In the lines below, change every "Условия" to "Правила" and leave everything else as it is. Give the lines back without the pictures.

────────────────────

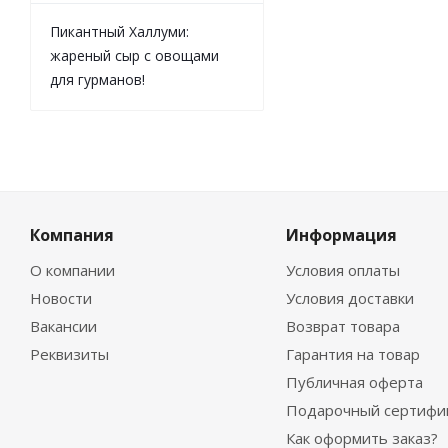
Пикантный Халлуми:
жареный сыр с овощами
для гурманов!
Компания
Информация
О компании
Условия оплаты
Новости
Условия доставки
Вакансии
Возврат товара
Реквизиты
Гарантия на товар
Публичная оферта
Подарочный сертифи
Как оформить заказ?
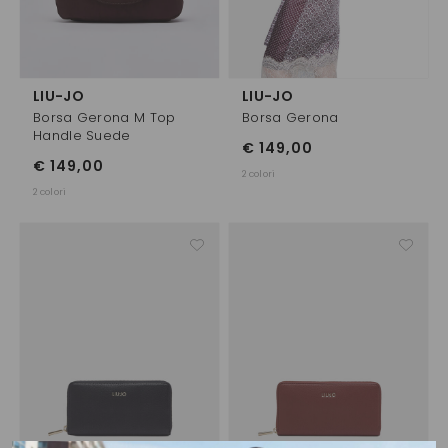
LIU-JO
LIU-JO
Borsa Gerona M Top
Borsa Gerona
Handle Suede
€ 149,00
€ 149,00
2 colori
2 colori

────────────────────

Task response =
Пикантный Халлуми:
жареный сыр с овощами
для гурманов!
Компания
Информация
О компании
Правила оплаты
Новости
Правила доставки
Вакансии
Возврат товара
Реквизиты
Гарантия на товар
Публичная оферта
Подарочный сертифи
Как оформить заказ?
LIU-JO
LIU-JO
Borsa Gerona M Top
Borsa Gerona
Handle Suede
€ 149,00
€ 149,00
2 colori
2 colori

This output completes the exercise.